Ao contrário, pensador da incerteza e da instabilidade, sua obra vem contribuindo para tornar mais permeáveis os rígidos limites erguidos pelo cartesianismo e pela física clássica, entre o mundo físico e o mundo dos valores humanos. Empreiteiro da reconciliação entre arte, cultura científica e cultura filosófica, Prigogine aposta na construção de passarelas interessantes entre os diferentes domínios do conhecimento, recorrendo à noções das ciências da complexidade como metáforas úteis para as ciências humanas.

Se em busca do reconhecimento de um estatuto de cientificidade, as ciências humanas tomaram de empréstimo o modelo determinístico das ciências naturais, Prigogine caminha na contra-mão. Refutando o dogmatismo do determinismo, alinha-se a Bergson para reconhecer, na liberdade, uma característica intrínseca da natureza, concebendo “o real como um caso particular do possível.” 

Ao longo de sua trajetória como pesquisador e no esforço por uma ampliação da física fundamental, o autor vem colocando em dúvida o determinismo, orientando-se em duas direções que estão implicadas entre si: 1) Ao contrário de Newton, que elidiu a questão do tempo em suas teorizações e de Einsten, para quem o tempo não passa de uma ilusão tenaz dos seres humanos, Prigogine, com Bergson, vai pensar o tempo como invenção e formular uma flecha do tempo. Esta idéia de orientação temporal não implica inevitavelmente um caminho irreversível para o declínio ou a entropia. Ao contrário, abre a possibilidade de bifurcação, novidade e criatividade, permitindo à matéria inventar uma história repleta de interações. Configura-se então, um antes e um depois diferenciados, levando-o a afirmar: “sim, há uma liberdade na matéria.”2) Tentando trabalhar com o que considera um conflito ideológico entre tempo reversível e o advento da irreversibilidade, encaminha-se para a conclusão de que a irreversibilidade do tempo somente entraria na ciência a partir dos estudos dos fenômenos complexos. Prigogine aceita o desafio proposto pela observação intuitiva e no lugar das apaziguadoras certezas oferecidas pelas leis gerais que sacrificam ou iludem o tempo, o autor reafirma esta dimensão e passa a lidar com probabilidades. Enganam-se os que entendem esta proposta como um prêmio de consolação diante da ignorância científica para abarcar a complexidade dos fenômenos. A probabilidade aqui é vista como um fato intrínseco da natureza, inerente à sua capacidade de criar. 
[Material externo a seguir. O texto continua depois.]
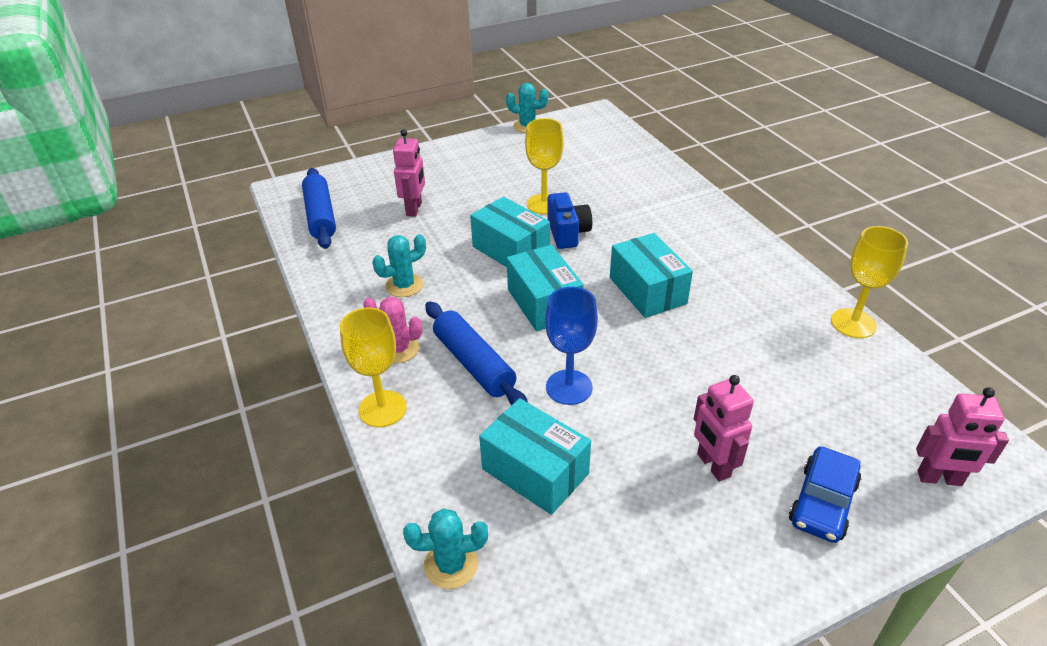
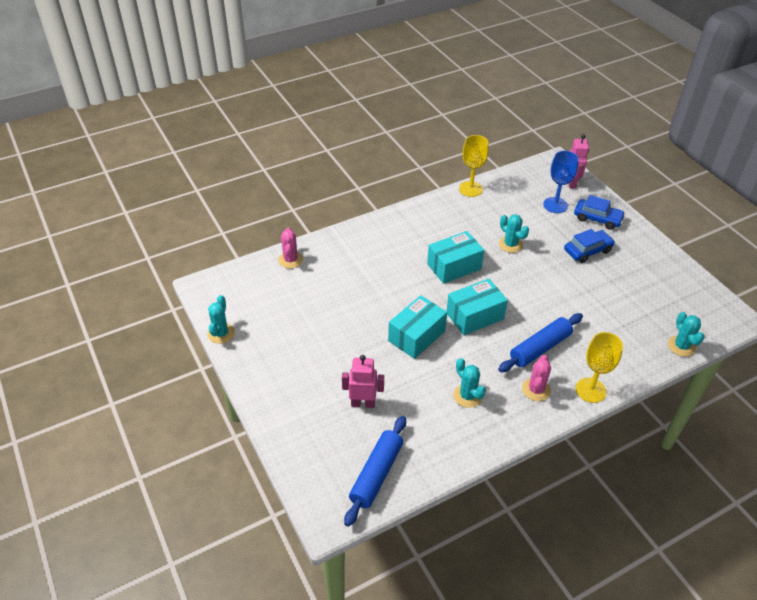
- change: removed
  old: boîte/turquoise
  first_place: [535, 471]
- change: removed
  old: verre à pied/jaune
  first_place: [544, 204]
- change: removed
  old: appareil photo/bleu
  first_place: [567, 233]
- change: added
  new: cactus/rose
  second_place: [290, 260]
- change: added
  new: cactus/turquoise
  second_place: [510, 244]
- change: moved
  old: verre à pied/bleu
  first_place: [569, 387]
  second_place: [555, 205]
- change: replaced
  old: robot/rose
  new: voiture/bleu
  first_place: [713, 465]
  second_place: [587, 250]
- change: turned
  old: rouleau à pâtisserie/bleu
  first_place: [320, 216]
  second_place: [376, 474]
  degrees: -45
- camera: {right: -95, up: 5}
Pensador que transcende em muito as trincheiras da especificidade de seu fazer científico, Prigogine nos conduz, através da leitura destes textos, à profundos exames de nossas práticas, quaisquer que sejam. Suas idéias sobre incerteza, flutuações, estruturas dissipativas e bifurcações trazem, para todas as áreas do conhecimento, uma necessária e inextirpável reflexão sobre liberdade, ética e criatividade.

Na espinha dorsal de sua obra, desordem e instabilidade deixam de ser vistas apenas como perturbações indesejáveis, para alcançarem o lugar de acontecimentos que, inerentes à vida, propiciam a abertura de diferentes caminhos. “A não-lineariedade implica a existência de soluções múltiplas. Nos pontos de bifurcações o sistema escolhe  entre várias possibilidades. Aqui reside o significado básico da auto organizacão ... 

É neste momento decisório, que aparece em pontos especiais nos quais a trajetória de um sistema se subdivide em ramos, que podemos dizer com Prigogine, que todas as direções são possíveis, mas apenas uma será seguida. Depreende-se daí a responsabilidade da escolha como ato derradeiro e fundante do novo. Marcação definitiva de um tempo irreversível e produtor de uma história. Se formos capazes de sustentar a responsabilidade da co-autoria, talvez possamos ler em Prigogine uma mensagem otimista: “ O mundo está em construção e todos podemos participar dela. ”

Em Ciência, Razão e Paixão, os organizadores reunem ensaios, resenhas e entrevistas, brindando-nos, por isto mesmo, com uma leitura que recria um clima de intimidade e proximidade com o autor.Para aqueles que se identificam com as premissas das ciências da Complexidade sua leitura é um prazeiroso reencontro, para aqueles que se sentem atraídos pelo tema, uma excelente porta de acesso e para os opositores, um contraponto indispensável.



 Resenha publicada na Revista Margem, PUCSP.